Once we piped our tart shells with lemon curd, we got to work making a meringue topping (we made a Swiss hard meringue).  This involved whisking together egg whites (3 ounces) and granulated sugar (6 ounces) and  slowly heating it over a bain marie, until the sugar was fully dissolved.

tartlets2

We then moved the mixture over to the stand mixers, where we beat it until the meringue held stiff peaks and was very shiny.  After piping a small amount on our tarts, we had the option of using a torch or the oven to lightly brown the meringue.  Our chef demonstrated on ours using the blow torch, which unfortunately burned the tips a bit.  We later found out that the oven is much more reliable in terms of equal browning! 

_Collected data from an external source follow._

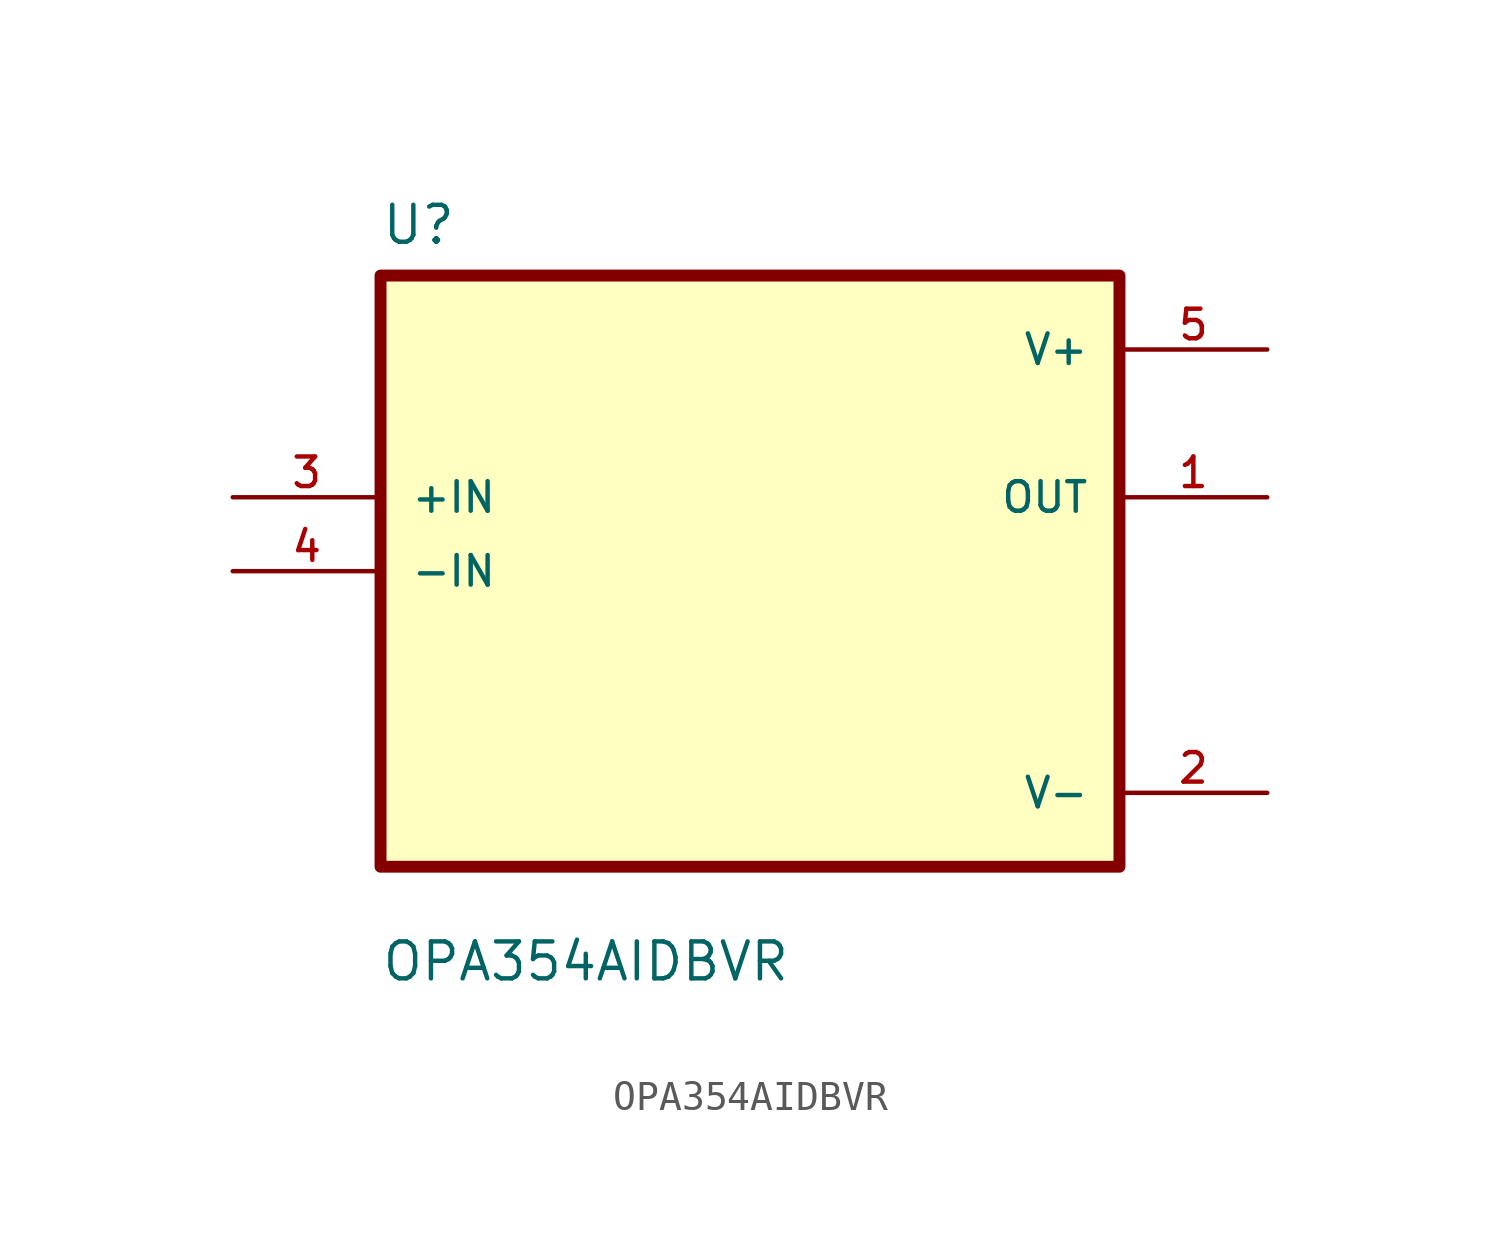
<source format=kicad_sym>
(kicad_symbol_lib
  (version 20211014)
  (generator kicad_symbol_editor)
  (symbol "OPA354AIDBVR"
    (pin_names
      (offset 1.016))
    (property "Reference" "U"
      (at -12.7 11.16 0.0)
      (effects (font (size 1.27 1.27)) (justify bottom left)))
    (property "Value" "OPA354AIDBVR"
      (at -12.7 -14.16 0.0)
      (effects (font (size 1.27 1.27)) (justify bottom left)))
    (symbol "OPA354AIDBVR_0_0"
      (rectangle (start -12.7 -10.16) (end 12.7 10.16) (stroke (width 0.41)) (fill (type background)))
      (pin input line (at -17.78 2.54 0) (length 5.08) (name "+IN" (effects (font (size 1.016 1.016)))) (number "3" (effects (font (size 1.016 1.016)))))
      (pin input line (at -17.78 0.0 0) (length 5.08) (name "-IN" (effects (font (size 1.016 1.016)))) (number "4" (effects (font (size 1.016 1.016)))))
      (pin power_in line (at 17.78 7.62 180.0) (length 5.08) (name "V+" (effects (font (size 1.016 1.016)))) (number "5" (effects (font (size 1.016 1.016)))))
      (pin output line (at 17.78 2.54 180.0) (length 5.08) (name "OUT" (effects (font (size 1.016 1.016)))) (number "1" (effects (font (size 1.016 1.016)))))
      (pin power_in line (at 17.78 -7.62 180.0) (length 5.08) (name "V-" (effects (font (size 1.016 1.016)))) (number "2" (effects (font (size 1.016 1.016))))))))
</source>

Oh well..equally as delicious and marshmallow-y in texture.  These were great and the perfect 2-3 bite size! 

tartlets3

After serving and eating lunch, we delayed our kitchen clean-up to have a quick tutorial on how to make CRÈME ANGLAISE (a cold sauce) and homemade BRIOCHE bread.

I have always wanted to make brioche (don’t know why its taken me this long, considering I love working with yeast!).  Our dough, which we made by table, is currently resting in the kitchen (and will rest and rise two more times) before we bake it tomorrow!

brioche4

A long clean-up (and chicken bone trimming) session to follow and my feat and back were starting to hurt!  Again—this is the most difficult and least enjoyable part of the day.  Unfortunately, our class is very small (we have actually had two people drop out since we started), so we have to put in double the effort to get this all done and still be on schedule with everything!

It’s worth it though…

Back tomorrow with another daily recap! 

Thanks for the continued positive feedback and interest in these posts.  You guys are the best!